「大英自然史博物館展」感想

 2017年に上野の国立科学博物館で開催されていた、大英自然史博物館展の記録です。

 音声ガイドは山田孝之。
 嬉々として借りる。良い声♪

 自然史というより「博物学」という言葉を強く思い出させる展示だった。
 細かくジャンル分けされる前の科学だから、現在なら地質学・生物学・化学などの研究対象になるようなものが、ごった煮状態になっている。
 呪われた宝石、なんてのもあって、珍しいものならとりあえず全部集めて保存する、という考えだったのかもしれない。

 集団で交尾したまま窒息死した三葉虫の化石は、何だかシュール。
 ハチドリの剥製は、可哀想だけど青く光る首が美しかった。

 絶滅した動物(モア、魚竜、始祖鳥、オオナマケモノ、ドードー等)の復元CG映像がどれも可愛い!
 みんな標本から立ち上がって、生きていた頃の体を取り戻し、人のいない博物館の中で遊ぶ。

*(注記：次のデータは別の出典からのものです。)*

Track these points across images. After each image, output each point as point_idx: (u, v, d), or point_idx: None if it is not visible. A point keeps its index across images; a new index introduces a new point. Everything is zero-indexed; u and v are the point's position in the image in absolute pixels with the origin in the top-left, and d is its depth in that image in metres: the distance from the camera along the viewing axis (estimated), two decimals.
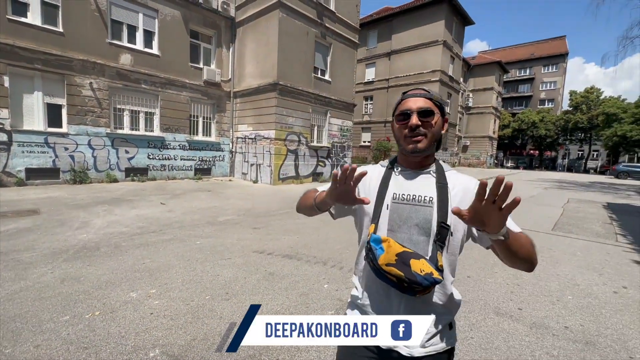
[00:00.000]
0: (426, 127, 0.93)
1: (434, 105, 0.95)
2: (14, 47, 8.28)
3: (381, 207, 0.96)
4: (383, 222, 0.96)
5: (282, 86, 11.49)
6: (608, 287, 3.45)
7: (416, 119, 0.92)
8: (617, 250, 4.92)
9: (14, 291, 2.77)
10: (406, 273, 0.81)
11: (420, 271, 0.81)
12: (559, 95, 49.53)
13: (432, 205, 0.93)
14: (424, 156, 0.98)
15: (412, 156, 0.97)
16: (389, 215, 0.95)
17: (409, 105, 0.95)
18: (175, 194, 8.62)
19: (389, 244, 0.86)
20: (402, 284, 0.83)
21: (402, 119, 0.95)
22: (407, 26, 23.37)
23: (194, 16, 12.01)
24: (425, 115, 0.93)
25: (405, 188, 0.97)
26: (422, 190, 0.95)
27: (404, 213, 0.94)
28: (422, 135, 0.93)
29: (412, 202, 0.95)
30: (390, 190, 0.98)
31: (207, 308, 2.65)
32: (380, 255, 0.85)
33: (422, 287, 0.81)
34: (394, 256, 0.84)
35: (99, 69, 9.81)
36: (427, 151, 0.96)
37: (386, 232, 0.95)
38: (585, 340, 2.40)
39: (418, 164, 1.00)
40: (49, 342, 2.09)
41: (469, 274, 3.68)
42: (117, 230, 4.85)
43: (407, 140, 0.95)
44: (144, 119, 11.16)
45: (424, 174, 0.99)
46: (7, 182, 8.36)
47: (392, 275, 0.83)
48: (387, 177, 1.01)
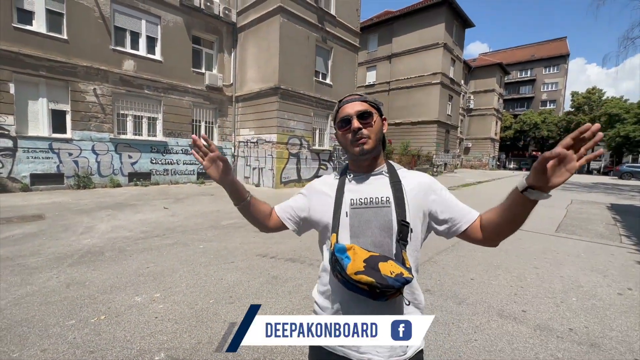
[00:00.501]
0: (367, 128, 0.95)
1: (370, 106, 0.97)
2: (19, 54, 8.41)
3: (339, 215, 0.95)
4: (344, 230, 0.95)
5: (283, 90, 11.56)
6: (612, 289, 3.43)
7: (357, 122, 0.94)
8: (622, 252, 4.89)
9: (21, 296, 2.79)
10: (377, 278, 0.79)
11: (391, 273, 0.80)
12: (560, 96, 49.43)
13: (389, 205, 0.93)
14: (373, 157, 1.00)
15: (362, 159, 0.98)
16: (349, 222, 0.95)
17: (347, 111, 0.97)
18: (178, 198, 8.67)
19: (355, 251, 0.85)
20: (374, 290, 0.80)
21: (344, 125, 0.97)
22: (408, 29, 23.48)
23: (196, 22, 12.14)
24: (365, 117, 0.95)
25: (361, 192, 0.97)
26: (377, 192, 0.96)
27: (364, 217, 0.94)
28: (365, 137, 0.95)
29: (370, 204, 0.95)
30: (347, 196, 0.98)
31: (211, 312, 2.67)
32: (347, 265, 0.82)
33: (394, 289, 0.80)
34: (362, 263, 0.82)
35: (102, 75, 9.92)
36: (374, 152, 0.98)
37: (349, 239, 0.94)
38: (590, 342, 2.39)
39: (369, 167, 1.01)
40: (56, 346, 2.11)
41: (472, 276, 3.68)
42: (121, 234, 4.88)
43: (353, 145, 0.96)
44: (147, 124, 11.26)
45: (377, 175, 1.00)
46: (12, 188, 8.44)
47: (363, 284, 0.80)
48: (342, 185, 1.00)
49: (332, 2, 13.40)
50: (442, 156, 24.70)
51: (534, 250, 4.77)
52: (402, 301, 0.90)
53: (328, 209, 0.98)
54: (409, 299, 0.93)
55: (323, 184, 1.07)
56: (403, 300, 0.90)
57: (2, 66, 8.22)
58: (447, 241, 5.06)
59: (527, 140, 46.10)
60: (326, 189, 1.04)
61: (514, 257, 4.44)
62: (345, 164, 1.09)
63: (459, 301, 3.02)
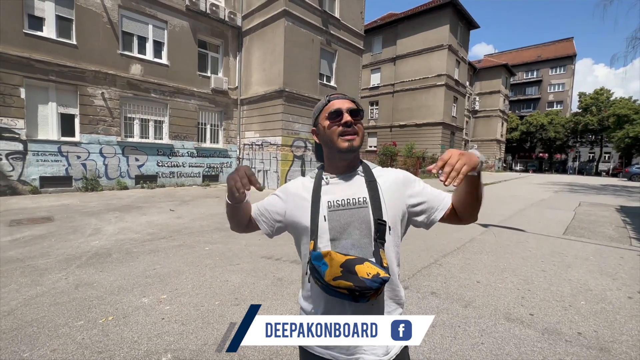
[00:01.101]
0: (357, 126, 0.96)
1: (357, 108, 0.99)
2: (30, 60, 8.59)
3: (317, 220, 0.94)
4: (324, 234, 0.93)
5: (288, 93, 11.63)
6: (622, 292, 3.37)
7: (349, 116, 0.94)
8: (632, 255, 4.81)
9: (30, 297, 2.84)
10: (354, 281, 0.80)
11: (367, 275, 0.80)
12: (567, 97, 48.90)
13: (367, 205, 0.93)
14: (353, 157, 0.99)
15: (346, 156, 0.97)
16: (329, 225, 0.93)
17: (339, 105, 0.97)
18: (184, 200, 8.74)
19: (331, 256, 0.84)
20: (353, 294, 0.81)
21: (335, 117, 0.96)
22: (412, 31, 23.49)
23: (201, 26, 12.29)
24: (355, 115, 0.96)
25: (338, 194, 0.96)
26: (355, 192, 0.95)
27: (343, 219, 0.93)
28: (355, 133, 0.95)
29: (348, 206, 0.94)
30: (324, 199, 0.95)
31: (217, 313, 2.68)
32: (325, 272, 0.83)
33: (372, 290, 0.80)
34: (339, 268, 0.82)
35: (110, 79, 10.08)
36: (358, 150, 0.98)
37: (329, 243, 0.92)
38: (600, 347, 2.35)
39: (346, 167, 1.00)
40: (65, 347, 2.14)
41: (479, 279, 3.65)
42: (128, 236, 4.94)
43: (342, 139, 0.94)
44: (154, 127, 11.40)
45: (353, 176, 1.00)
46: (22, 190, 8.60)
47: (342, 288, 0.81)
48: (318, 188, 0.98)
49: (336, 5, 13.47)
50: None
51: (541, 253, 4.71)
52: (383, 300, 0.92)
53: (305, 213, 0.96)
54: (390, 296, 0.93)
55: (299, 187, 1.03)
56: (384, 300, 0.91)
57: (14, 71, 8.40)
58: (453, 244, 5.05)
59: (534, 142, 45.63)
60: (303, 192, 1.00)
61: (521, 259, 4.39)
62: (320, 165, 1.07)
63: (465, 304, 3.00)
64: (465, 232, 5.81)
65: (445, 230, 5.92)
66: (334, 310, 0.91)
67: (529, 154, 49.48)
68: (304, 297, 1.01)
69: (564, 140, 43.19)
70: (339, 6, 13.54)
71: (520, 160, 49.69)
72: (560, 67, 49.04)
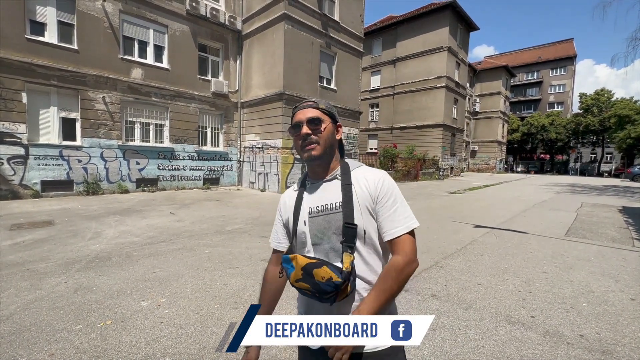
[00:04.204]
0: (317, 134, 0.96)
1: (322, 113, 0.98)
2: (32, 64, 8.65)
3: (296, 227, 1.00)
4: (306, 239, 0.99)
5: (288, 96, 11.66)
6: (625, 294, 3.34)
7: (306, 128, 0.96)
8: (634, 256, 4.77)
9: (30, 301, 2.84)
10: (311, 284, 0.85)
11: (322, 278, 0.84)
12: (568, 98, 48.87)
13: (341, 210, 0.94)
14: (326, 163, 1.01)
15: (311, 164, 1.00)
16: (309, 231, 0.98)
17: (299, 118, 0.98)
18: (185, 203, 8.75)
19: (297, 260, 0.90)
20: (314, 295, 0.87)
21: (295, 132, 0.99)
22: (412, 33, 23.57)
23: (202, 30, 12.36)
24: (315, 124, 0.96)
25: (317, 200, 0.99)
26: (331, 198, 0.97)
27: (321, 225, 0.96)
28: (314, 143, 0.96)
29: (325, 212, 0.97)
30: (306, 206, 1.01)
31: (216, 317, 2.67)
32: (290, 274, 0.91)
33: (328, 293, 0.84)
34: (300, 271, 0.88)
35: (111, 83, 10.13)
36: (324, 157, 0.98)
37: (311, 247, 0.98)
38: (602, 349, 2.33)
39: (324, 173, 1.02)
40: (63, 351, 2.13)
41: (479, 280, 3.62)
42: (128, 240, 4.94)
43: (303, 150, 0.98)
44: (154, 131, 11.44)
45: (331, 181, 1.01)
46: (23, 195, 8.62)
47: (305, 290, 0.88)
48: (300, 196, 1.04)
49: (335, 8, 13.53)
50: (448, 160, 24.53)
51: (542, 255, 4.68)
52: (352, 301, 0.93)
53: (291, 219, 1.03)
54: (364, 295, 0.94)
55: (288, 197, 1.10)
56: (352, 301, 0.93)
57: (15, 76, 8.46)
58: (454, 245, 5.02)
59: (535, 143, 45.56)
60: (290, 201, 1.07)
61: (522, 261, 4.36)
62: (305, 172, 1.11)
63: (465, 306, 2.97)
64: (466, 234, 5.78)
65: (445, 232, 5.90)
66: (312, 307, 0.99)
67: (530, 155, 49.39)
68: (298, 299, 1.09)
69: (565, 141, 43.10)
70: (339, 9, 13.60)
71: (521, 162, 49.59)
72: (561, 68, 49.07)
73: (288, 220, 1.07)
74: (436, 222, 6.83)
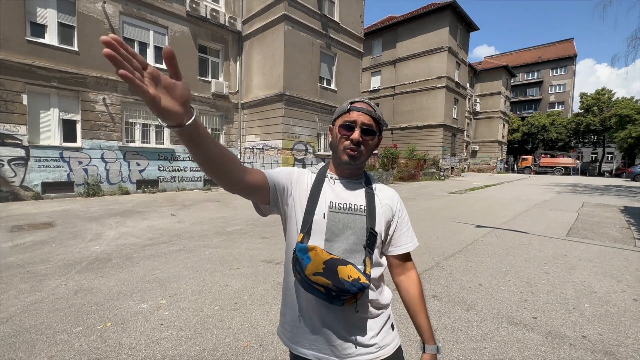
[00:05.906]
0: (365, 145, 0.94)
1: (376, 124, 0.95)
2: (32, 66, 8.66)
3: (312, 216, 0.92)
4: (320, 232, 0.92)
5: (288, 96, 11.66)
6: (627, 295, 3.32)
7: (358, 134, 0.92)
8: (636, 256, 4.75)
9: (30, 303, 2.83)
10: (334, 281, 0.79)
11: (348, 277, 0.80)
12: (569, 98, 48.81)
13: (364, 214, 0.94)
14: (358, 168, 1.00)
15: (344, 166, 0.97)
16: (327, 225, 0.92)
17: (354, 118, 0.93)
18: (185, 204, 8.74)
19: (316, 252, 0.83)
20: (330, 293, 0.81)
21: (345, 130, 0.93)
22: (412, 34, 23.57)
23: (202, 32, 12.38)
24: (367, 134, 0.93)
25: (342, 197, 0.96)
26: (356, 199, 0.96)
27: (342, 222, 0.93)
28: (359, 151, 0.93)
29: (348, 211, 0.94)
30: (327, 198, 0.95)
31: (216, 318, 2.66)
32: (307, 265, 0.82)
33: (350, 294, 0.80)
34: (322, 264, 0.81)
35: (111, 85, 10.15)
36: (360, 165, 0.98)
37: (323, 242, 0.91)
38: (605, 351, 2.31)
39: (351, 173, 1.01)
40: (63, 353, 2.13)
41: (481, 281, 3.61)
42: (129, 241, 4.93)
43: (345, 152, 0.93)
44: (155, 132, 11.45)
45: (357, 183, 1.00)
46: (24, 196, 8.63)
47: (320, 285, 0.81)
48: (319, 185, 0.97)
49: (335, 9, 13.55)
50: (449, 160, 24.51)
51: (544, 255, 4.66)
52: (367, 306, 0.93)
53: (303, 203, 0.94)
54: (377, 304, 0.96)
55: (308, 177, 1.00)
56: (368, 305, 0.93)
57: (16, 78, 8.47)
58: (455, 246, 5.01)
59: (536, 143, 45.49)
60: (308, 182, 0.98)
61: (524, 261, 4.34)
62: (325, 164, 1.06)
63: (467, 307, 2.96)
64: (467, 235, 5.76)
65: (446, 232, 5.88)
66: (310, 307, 0.92)
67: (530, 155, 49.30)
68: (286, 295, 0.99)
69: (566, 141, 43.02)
70: (339, 10, 13.61)
71: None
72: (561, 68, 49.01)
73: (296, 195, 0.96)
74: (437, 223, 6.81)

 特に始祖鳥は今回一番の呼び物だけあってなかなか凝っていた。
 化石から黒い羽根が舞い上がり、骨の周りを覆い、完成した姿で重たげに飛び立つ。
 くちばし(に似た形の口)に並んだ鋭い歯で、昆虫をつかまえて食べる。

 始祖鳥は飛べたのか、飛べなかったのか?
 始祖鳥は鳥類なのか、恐竜なのか?
 まだ答えは出ていない。
(展示パネルの文章より引用)

 大陸移動の証拠となったグロッソプテリスという植物の話が興味深かった。
 世界のあちこち(南アメリカ・アフリカ・オーストラリア等)にあるのは神がこの植物を作った証拠であり、進化論はおかしい。
 →同じ植物があったということは地続きだったのだ。
 →南極にもグロッソプテリスの化石があったので大陸移動説が有力に。

 今聞けば「ふーん」という話だけれど、
「海で遠く隔てられている土地が昔はつながっていた」
 という考え方、思い付くのも受け入れるのもけっこう大変だったのではなかろうか。

 ウォルター・ロスチャイルドの、お父さんがプレゼントしてくれた博物館や、シマウマで仕立てた馬車に度肝を抜かれ(ロスチャイルド家には常軌を逸したエピソードが多くて見聞きするたび驚く)

 輝安鉱の大きさと美しさに興奮! 無数のシャープなラインと輝き。まるで墨汁が結晶化したような深い色合い。
 
 プラチナコガネはまさにプラチナ風の外見で、透明に見えるほど。CDと同じ原理で光っているそう。

 女性の学者が多く紹介されていたのも良かった。
 魚竜の発見者メアリー・アニングの肖像画を見て、化石ガールかと思ったらそんな生易しいものではなく、もっとハードボイルドで「化石ハンター」だった。
 化石を見つけて売る仕事。趣味ではなく「食っていくため」だったのだろう。
 
 ピルトダウン人という「贋原人」の話も面白かった!
 ヒトと類人猿をつなぐ存在と信じられていたが、後に現代人とオランウータンの骨の組み合わせだと判明。
 発見当時の人々の、
「人間は大昔から頭脳が発達していたはずだ」
 という先入観によく合致していたからこそ、だまされてしまったらしい。

 どの展示も熱心に見て、山田孝之の解説もメモを取りながら真剣に聞いていたら、あっという間に閉館時刻。3時間半くらいいたのかな。
 夢中になり過ぎて時を忘れてしまった。

 音声ガイド、展示をぼんやり見ているだけでは気付かないことを教えてくれたりしたので、借りて良かった。
 クイズは3問中1問しか当たらなかった……

 ゲーテも博物学的な関心が強かった。抽象化を嫌い、自然の持つ形態をそのまま観察することで物を考えたという(なんて書くとゲーテに詳しいみたいだが、池内紀の「ゲーテさんこんばんは」というエッセイ集を読んだことがあるだけ)

 今回の展示を見て、その感覚が少し理解出来た気がした。
 近代以降の科学が切り捨ててきた、いかがわしく豊かな精神に思いを馳せた。